For me it was Avenue Q, The Devil and Daniel Webster and Caligula. Definitely Caligula. I love the stage version by Albert Camus. It's even a great read. I have it on my phone.
You're on the dark side, aren't you? -
I don't really get out a whole lot...
'Caligula' was good. I went into it thinking he was a horrible person (and still think he probably really was) but the play caused me to sympathize, if not with him personally then at least with the fictional dilemma of existence against the absurd and all that stuff.
Right?
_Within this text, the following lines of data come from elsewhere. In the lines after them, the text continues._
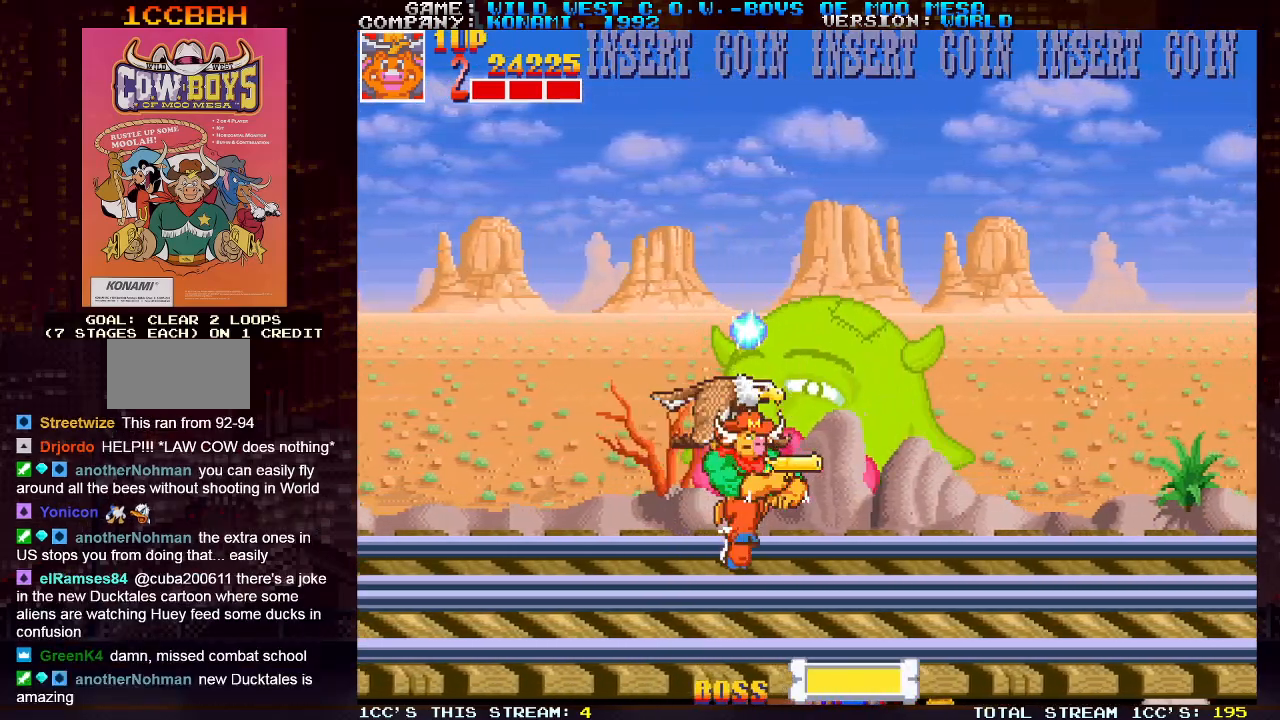
{"buttons": ["SQUARE"], "left_stick": "center", "events": [[200, "SQUARE", "down"], [233, "SQUARE", "up"], [333, "SQUARE", "down"], [367, "SQUARE", "up"], [400, "SQUARE", "down"], [450, "SQUARE", "up"], [483, "SQUARE", "down"]]}
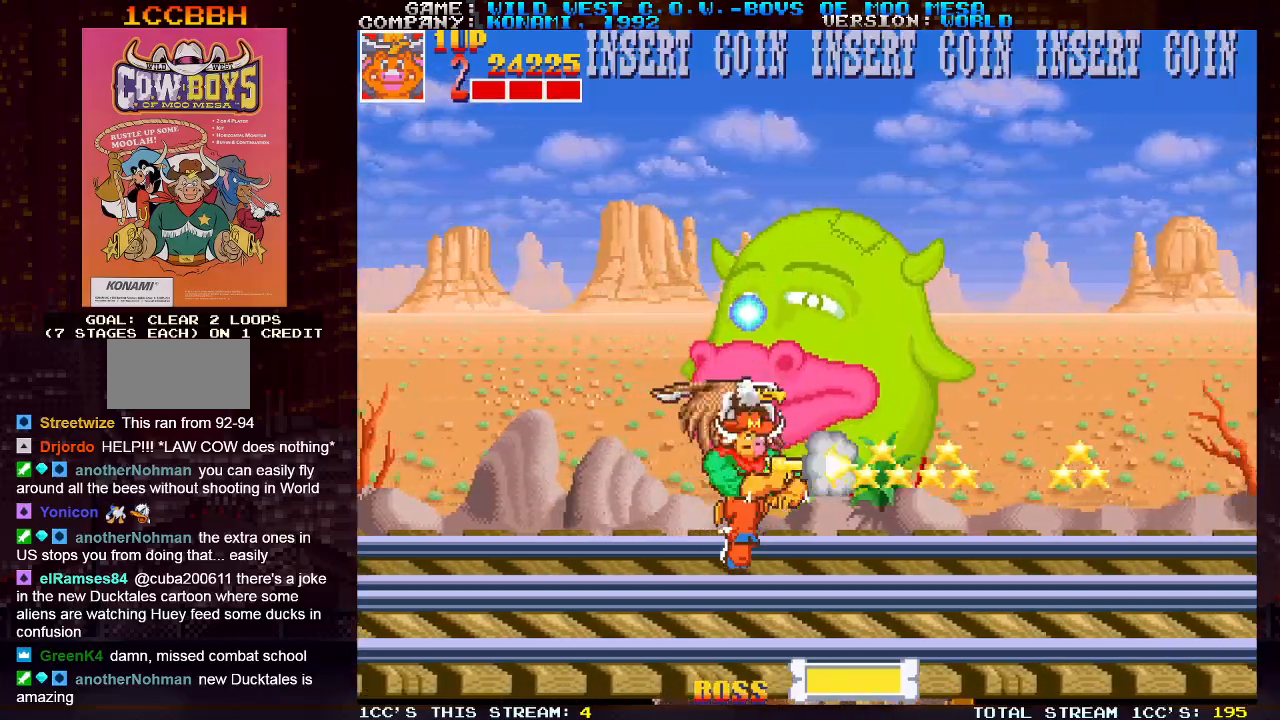
{"buttons": [], "left_stick": "center", "events": [[33, "SQUARE", "up"]]}
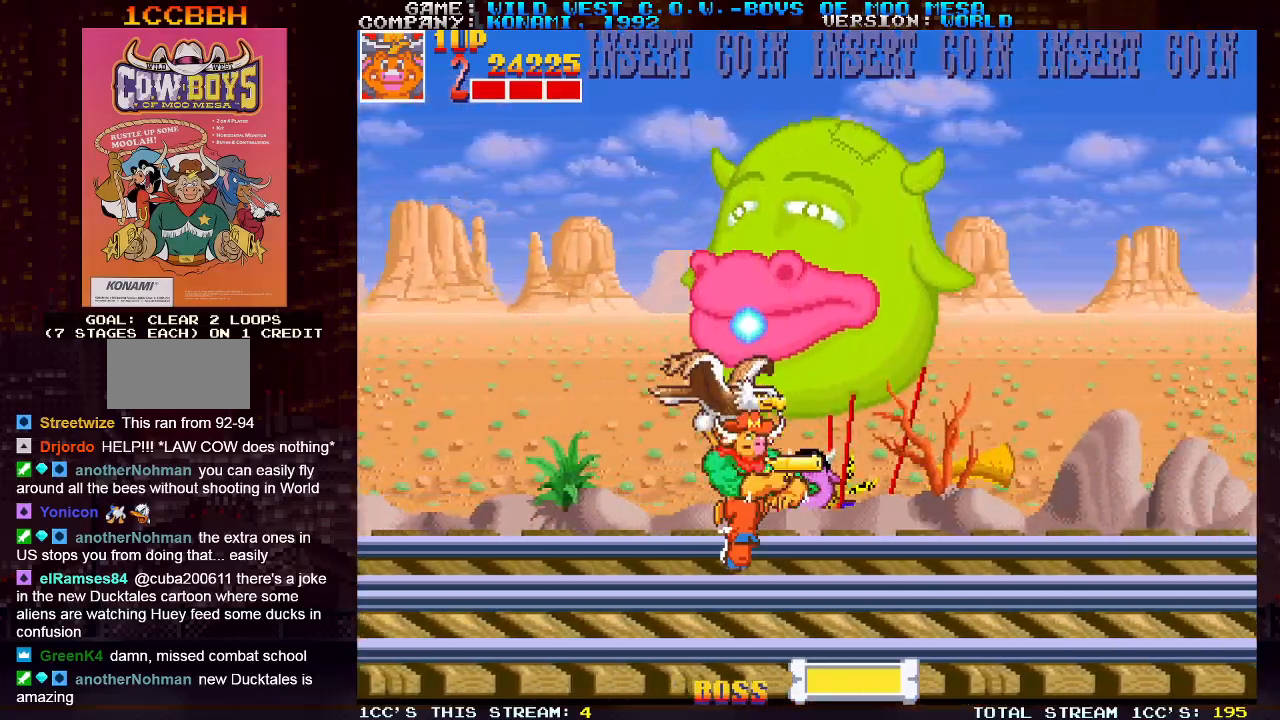
{"buttons": [], "left_stick": "center", "events": [[133, "SQUARE", "down"], [150, "SQUARE", "up"], [217, "SQUARE", "down"], [267, "SQUARE", "up"], [333, "SQUARE", "down"], [367, "SQUARE", "up"]]}
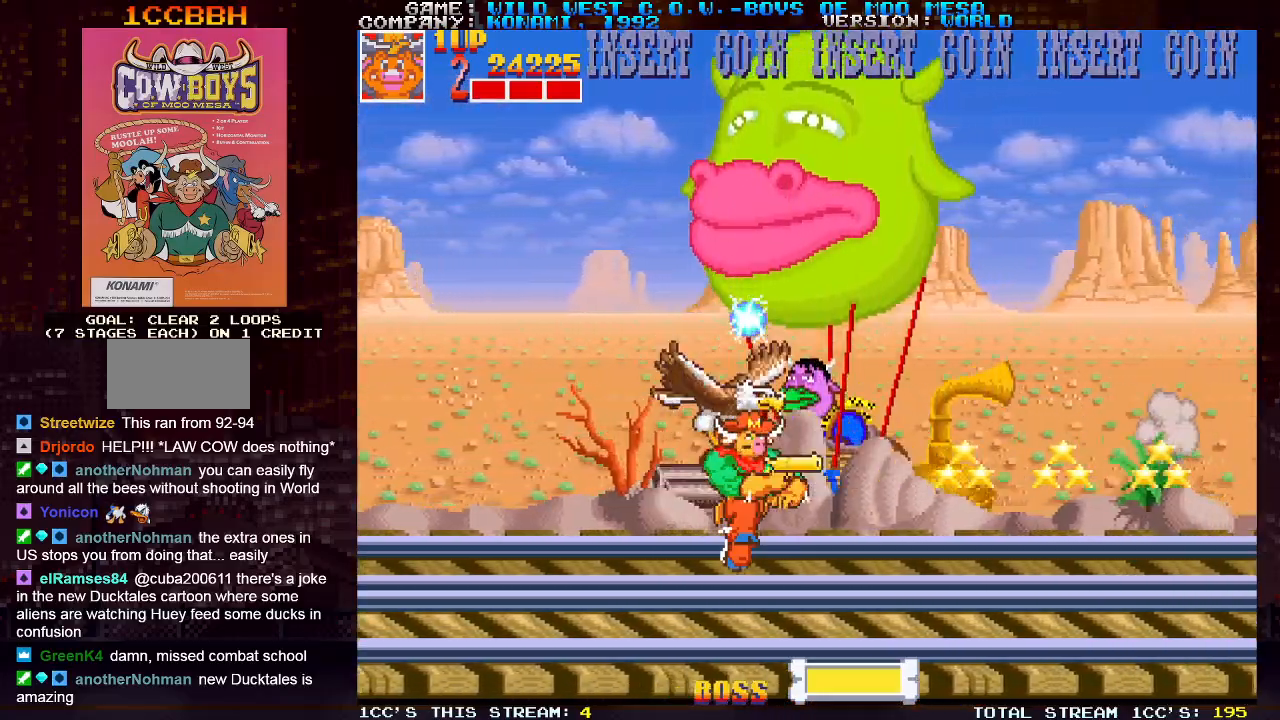
{"buttons": [], "left_stick": "down-right", "events": [[133, "left_stick", "down"], [183, "left_stick", "down-right"]]}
It's one of the most beautiful examples of absurdism in my opinion, especially the ending. I love the end. Oh my god, and the production I saw was just fantastic. It was really stripped down and minimalistic. Every one just wore like, dark suits and stuff (except for Caesonia who had a red dress) and the only set pieces were a bunch of different chairs and a few curtains. It was gorgeous.
I'd like to see more 20th-21st Century stuff live. I've only read it, along with basically everything else except Shakespeare.
I love seeing The Merry Wives of Windsor on stage. Mostly because I enjoy seeing women besting men in a time where they weren't equals, which also means I'm not so much a fan of The Taming of the Shrew, but that's another issue entierely. Othello is brilliant to me--love Iago (possibly most perfect villain, at least to me).
Have also seen Phantom of the Opera at least 5 times (and I'm going again in August) but I'll be the first to admit I love it more because of the book than the play. I could read that one 900 times and still be happy to read it again.
Is it wrong to admit I really loved Guys and Dolls? To be fair, it was the first play I'd ever seen in person so it may hold more sentimental value than anything else.
@ChristiLea: Guys and Dolls-- good choice! I love Damon Runyon's stories.
@JYH: This Is Our Youth is playing now in Chicago (Steppenwolf Theatre Company); it's 1982, but it's getting good reviews--supposed to get to Broadway next.
@kAndrezB: Henry V indeed. The movie version w/Kenneth Branaugh is very good, except for his "wooing" scene--a little stilted, but otherwise, excellent.
@JW --- Never heard of it. And I'm nowhere near Chicago.